NINA APIN LEUCHTEN DER MENSCHHEIT
: Die Welt und der innere Berlusconi

Was ist bloß los mit Italien? Wie kann es sein, dass ein Ministerpräsident, der mit Justizskandalen und Rotlichtaffären von sich reden macht, seit 17 Jahren die politische Szene beherrscht? Warum wird dieser geliftete Playboy, der einen Großteil der Medien besitzt und zur Tuttifruttishow umgebaut hat, immer wieder gewählt?

Beppe Severgnini, bis 2003 Italienkorrespondent des Economist und nun Journalist beim Corriere della Sera, versucht, diese Fragen in Buchform zu beantworten. „Überleben mit Berlusconi“ (Blessing 2011) bestätigt, was Nichtitaliener schon immer ahnten: Berlusconi ist so erfolgreich, weil er es versteht, sich als Quintessenz des Italienischen darzustellen. Er liebt seine Kinder und seine Mama, versteht etwas von Fußball und vom Geldmachen, liebt schöne Frauen und große Häuser. „B. ist der sprechende Bauch unseres Landes, und ein bauchredender Regierungschef kann sich viel erlauben“, ist Severgninis resignierte Analyse. Zum Beispiel, zum eigenen Wohl eine Amnestie für Steuersünder zu erlassen. Oder sich beim Gipfeltreffen vor Angela Merkel zu verstecken und „Kuckuck!“ zu rufen. Von Bunga-Bunga und „Rubygate“ ganz zu schweigen.

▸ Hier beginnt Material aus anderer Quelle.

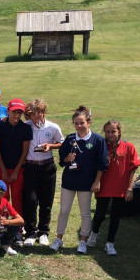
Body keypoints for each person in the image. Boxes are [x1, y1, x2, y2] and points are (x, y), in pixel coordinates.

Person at [50, 106, 108, 254]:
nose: (79, 126)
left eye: (82, 122)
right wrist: (67, 159)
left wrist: (97, 181)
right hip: (69, 181)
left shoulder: (98, 141)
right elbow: (62, 161)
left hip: (86, 183)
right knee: (63, 211)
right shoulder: (70, 139)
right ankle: (58, 238)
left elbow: (102, 164)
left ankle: (83, 241)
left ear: (88, 122)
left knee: (85, 213)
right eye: (76, 123)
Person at [87, 120, 140, 256]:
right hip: (104, 186)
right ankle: (94, 232)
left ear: (119, 131)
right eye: (107, 131)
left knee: (115, 216)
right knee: (99, 214)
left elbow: (132, 170)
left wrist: (130, 189)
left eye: (113, 131)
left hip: (120, 188)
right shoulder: (101, 146)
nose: (110, 134)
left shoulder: (128, 147)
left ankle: (110, 243)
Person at [22, 99, 64, 247]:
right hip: (30, 168)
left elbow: (62, 142)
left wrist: (51, 145)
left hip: (47, 167)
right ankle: (31, 233)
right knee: (31, 201)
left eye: (38, 113)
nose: (35, 117)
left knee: (46, 202)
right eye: (32, 114)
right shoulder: (26, 126)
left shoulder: (53, 127)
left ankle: (43, 232)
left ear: (44, 112)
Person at [0, 98, 32, 214]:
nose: (17, 115)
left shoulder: (26, 128)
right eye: (14, 111)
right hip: (1, 167)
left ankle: (17, 226)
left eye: (19, 112)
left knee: (17, 196)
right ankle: (2, 222)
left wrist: (16, 171)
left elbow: (25, 152)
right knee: (2, 196)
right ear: (8, 111)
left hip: (18, 168)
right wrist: (3, 170)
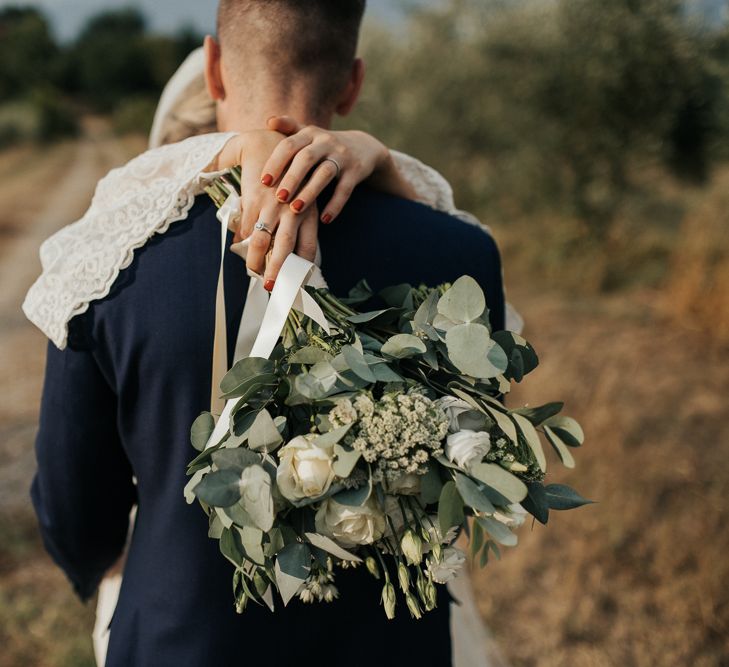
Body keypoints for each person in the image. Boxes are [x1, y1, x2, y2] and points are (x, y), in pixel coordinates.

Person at [24, 1, 512, 665]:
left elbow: (73, 510)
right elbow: (472, 470)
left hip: (181, 640)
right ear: (353, 82)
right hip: (390, 646)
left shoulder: (110, 259)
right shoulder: (460, 253)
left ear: (215, 68)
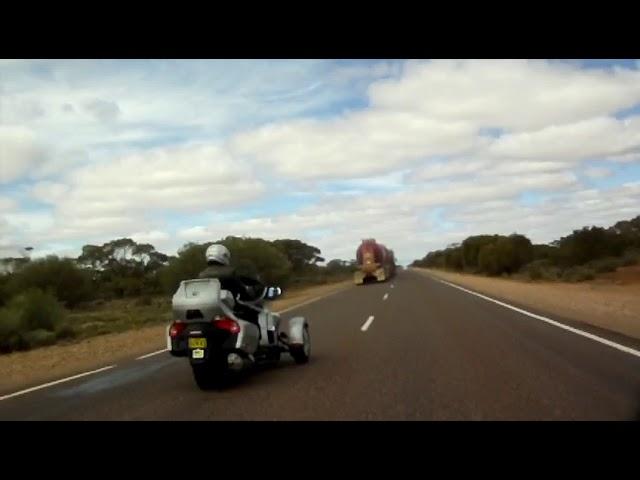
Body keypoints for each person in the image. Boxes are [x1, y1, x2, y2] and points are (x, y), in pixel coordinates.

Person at [198, 244, 266, 324]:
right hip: (232, 309)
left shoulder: (201, 275)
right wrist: (250, 296)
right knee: (255, 312)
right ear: (224, 256)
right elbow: (242, 292)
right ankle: (257, 336)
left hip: (211, 310)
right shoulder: (230, 272)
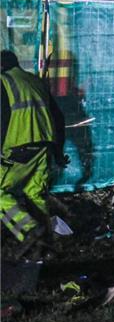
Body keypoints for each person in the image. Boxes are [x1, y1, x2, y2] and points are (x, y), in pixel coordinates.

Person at [1, 50, 66, 259]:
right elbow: (58, 118)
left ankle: (29, 230)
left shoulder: (3, 83)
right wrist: (58, 153)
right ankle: (46, 247)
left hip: (17, 150)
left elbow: (2, 121)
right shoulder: (35, 81)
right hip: (44, 149)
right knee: (34, 193)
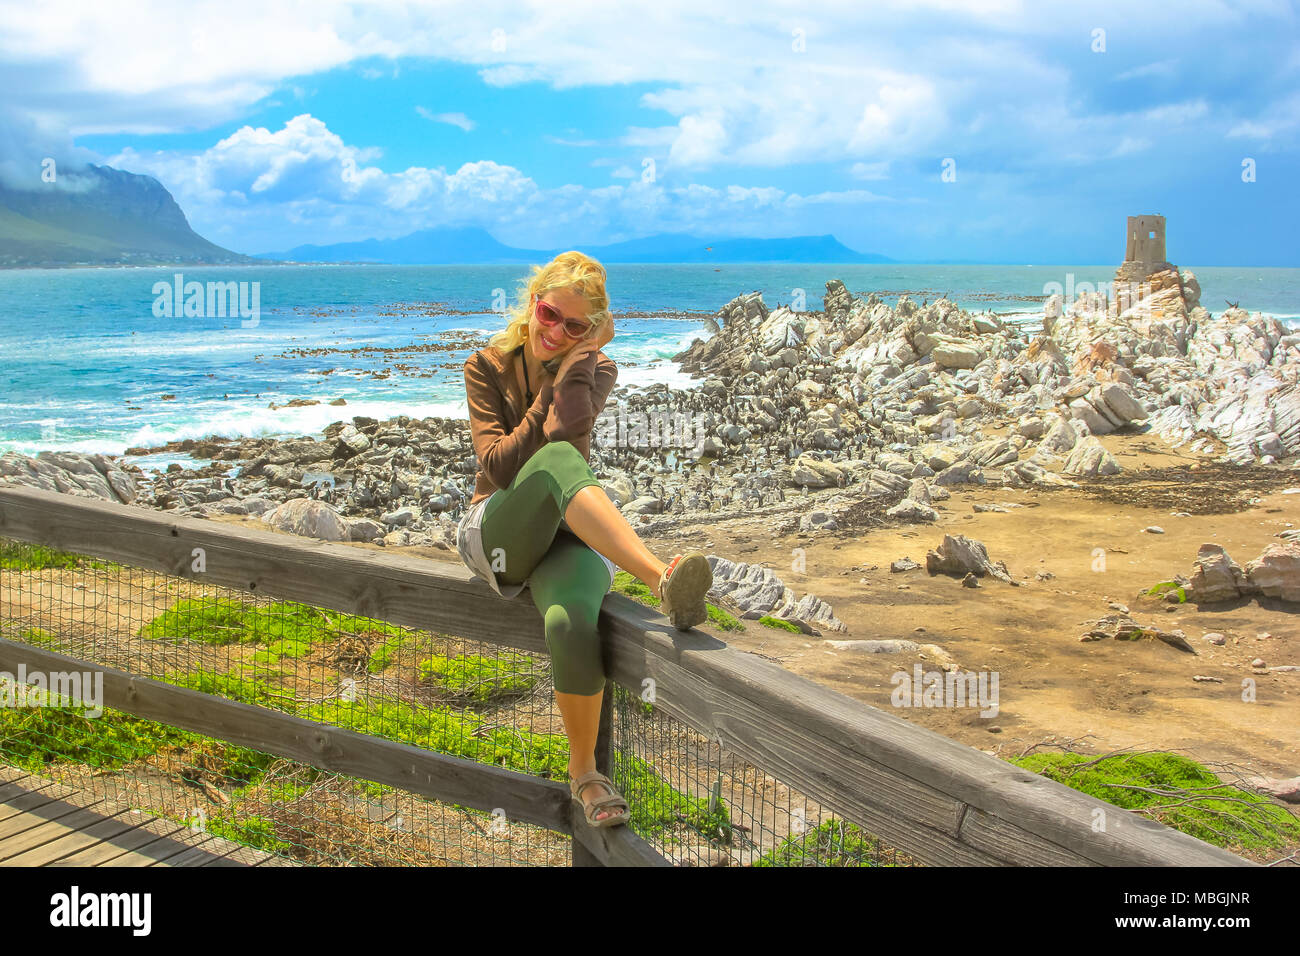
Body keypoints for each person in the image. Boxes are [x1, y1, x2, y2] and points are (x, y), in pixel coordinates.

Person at [456, 251, 713, 829]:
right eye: (550, 315)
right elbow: (497, 468)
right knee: (550, 463)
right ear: (532, 304)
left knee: (572, 621)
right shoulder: (486, 365)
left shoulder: (595, 369)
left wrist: (575, 364)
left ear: (590, 331)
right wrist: (552, 382)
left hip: (565, 534)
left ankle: (585, 776)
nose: (556, 332)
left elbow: (569, 438)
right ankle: (660, 579)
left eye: (575, 326)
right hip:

Wo sich der Rest der Welt ans Hirn langt, ist der Großteil der Italiener willens, dem Chef zu verzeihen – weil er gern selbst so wäre. Wo Nachsicht gegen sich selbst mehr gelte als Selbstdisziplin, sagt Severgnini, werde auch von Politikern nicht viel erwartet. „Eine gute Figur machen oder sich anständig verhalten? Das ist für einen Italiener keine Frage, über die er lange grübeln müsste“, so der Autor, der Italien als einen Zug sieht, der auf freiem Feld stehen geblieben ist, weil sich der Lokführer mit dem Zugbegleiter streitet. Und die Passagiere dabei zusehen. Mag ja sein. Liest sich auch lustig, wie Severgnini den „Medici-Faktor“ oder den „T.I.N.A.-Faktor (There Is No Alternative) bemüht, um das Unbegreifliche plausibel zu machen. Aber Berlusconi als Italiener an sich zu begreifen heißt, einem Politiker auf den Leim zu gehen, der sich selbst als Hüter der „Italianità“ stilisiert. Was genauso Blödsinn ist wie die Existenz eines italienischen Nationalcharakters, der nicht mehr ist als ein billiges Konstrukt. E basta.